The fastest way to match-up ends of wires in a cable is a binary search. Where fastest means the least number of tests. The number of tests required is the number of bits needed to represent the number of wires. E.g. 64 wires would require 6 tests. This is especially efficient where each test means traveling some distance between the ends of the wires. I used it where I had a bunch of unmarked wires coming into a fuse panel, the other ends of which went all over the house. Each test involved traveling the house, testing each end.

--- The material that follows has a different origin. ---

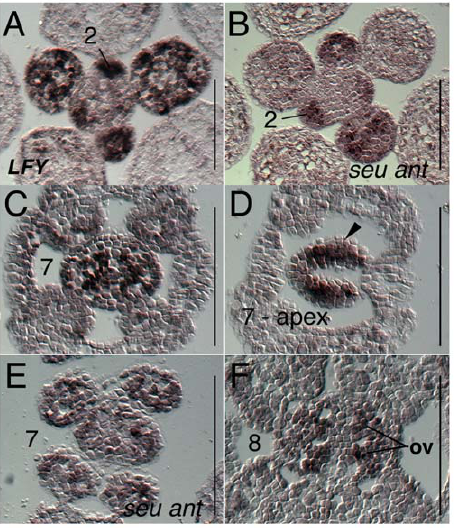
Figure 10. Results of insitu hybridization with EMS antisense probe. Numbers indicate floral stages. All panels show transverse (cross sectional) tissue orientation. ov - ovule; Scale bars in all panels are 100 microns. All panels are Col-0 wild type tissue.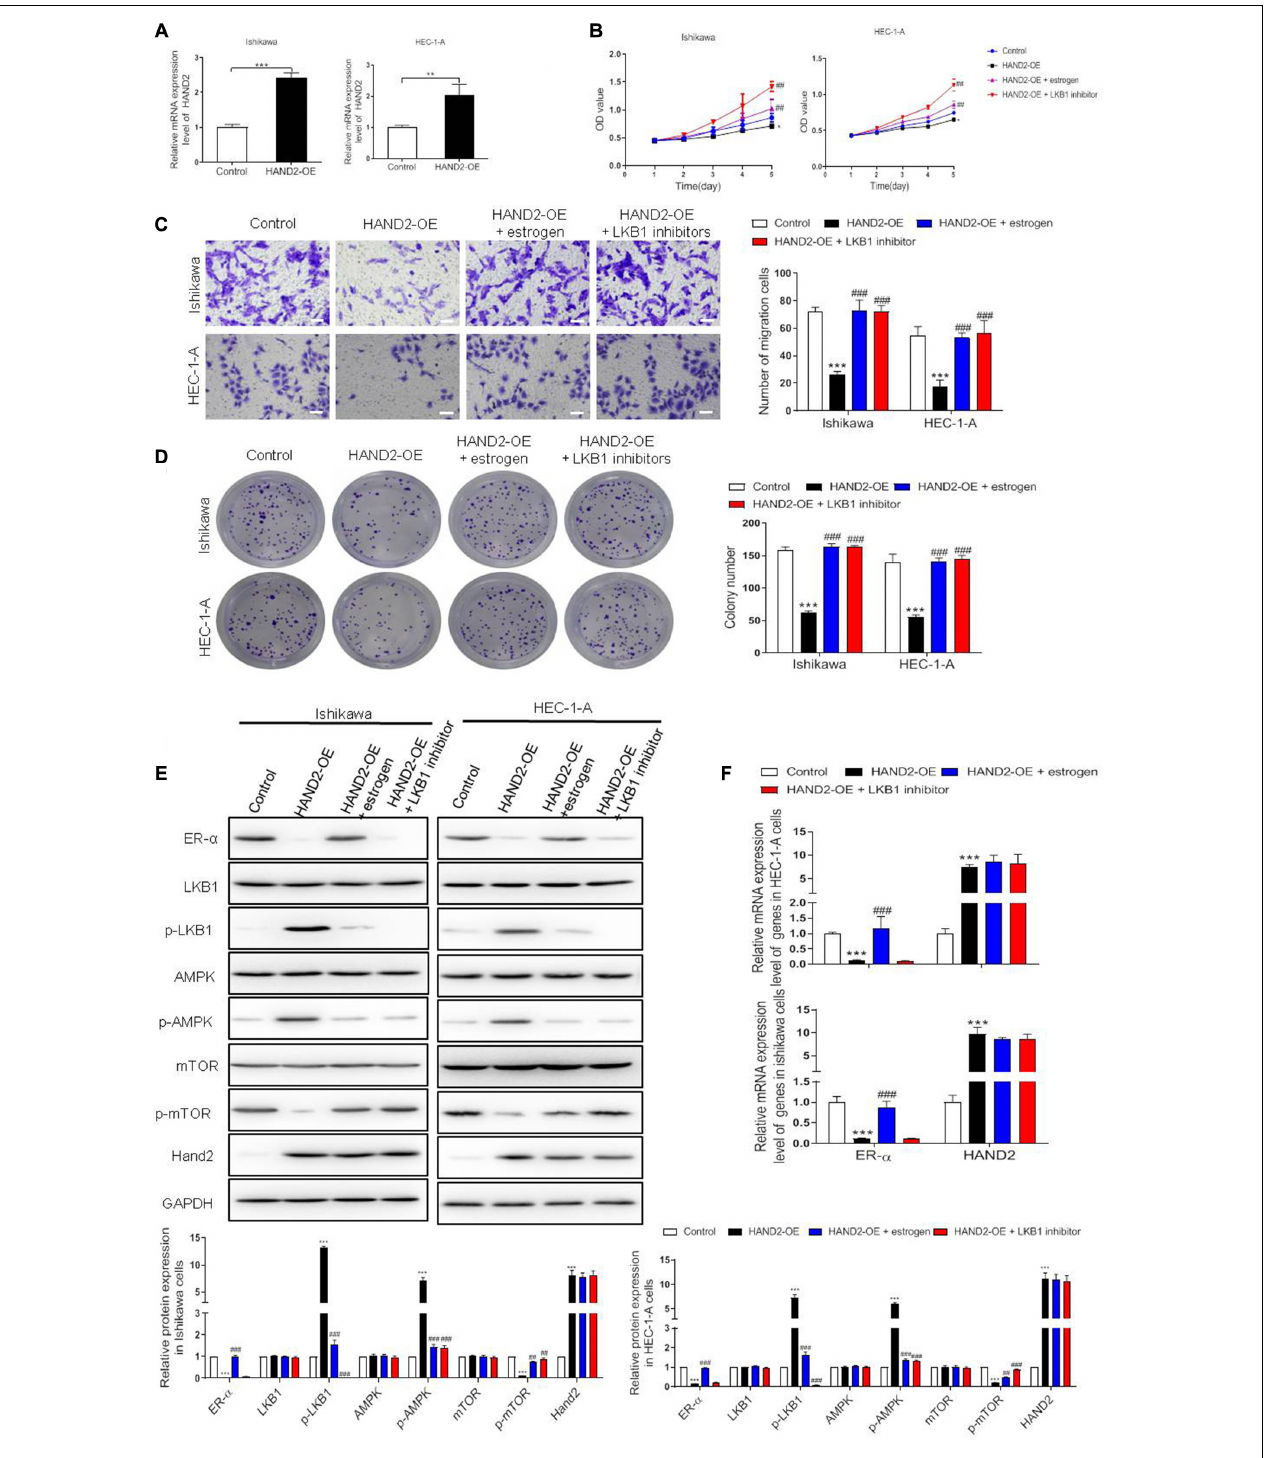
FIGURE 5 | Effect of HAND2 on the proliferation of Ishikawa and HEC-1-A cells. (A) The efficiency of HAND2 overexpressed (HAND2-OE) vector transfection was assessed by qRT-PCR analysis. (B) These cells transfected with the Hand-OE vector and combining treatment with estrogen (10 nM) or LKB1 inhibitor (380 nM). Cell viability was assessed using CCK-8 assay. (C,D) The migration and colony formation assays were performed in these cells after different treatments. Bar = 20 µ m. (E) Representative blot and analyses were performed for the protein levels of ER- α , LKB1, p-LKB1, AMPK, p-AMPK, mTOR, p-mTOR, and HAND2 in these cells. (F) The mRNA levels of ER- α and HAND2 were performed by qRT-PCR analysis. The data were showed as the mean ± SD, ** p < 0.01, *** p < 0.001 vs. the control group; ## p < 0.01, ### p < 0.001 vs. the HAND2-OE group.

A binary search involves dividing the wires into 2 groups for each test, then redividing them for the next test. When you're done, each wire has been in a unique collection of groups. For example, say you have 8 wires, arbitrarily numbered 1 through 8. For the 1st test, wires 1 - 4 are tied together (5-8 are loose). In the next test 1-2,5-6 are (all) tied & the 3rd test 1,3,5,7. For each test, the tied-together wires are rung to each of the loose wires on the other end. So, if a other-end wire rung to groups 1 & 3, it would be wire 3 (1-4, not 1-2, 1 or 3).

I could be more explicit, but you get the idea. If you number and group the wires right, the ring-ing groups are the binary number of the wire.

HTH, Bob

BTW - it's "ringing out" cables, from the use a buzzer/bell to test continuity.

Reply to
Bob Engelhardt

Oh, wait ... your cables have connectors on both ends, right? In that case, tieing ends together is not practical and you can "never mind" what I said.

Bob

Reply to
Bob Engelhardt

The suggestions you have received here are all pretty good. I would add, however, that you ought to "just do it." These kinds of jobs, while tedious, are often easier than you think. Just dive in, and in an hour, or a few hours, you'll be done and can move on.

That said, I remember reading, in the early 80s about a Cray supercomputer that contained thirty MILES of twisted pair 30 gauge wire wrap wire, all the same color. Talk about yer nightmares.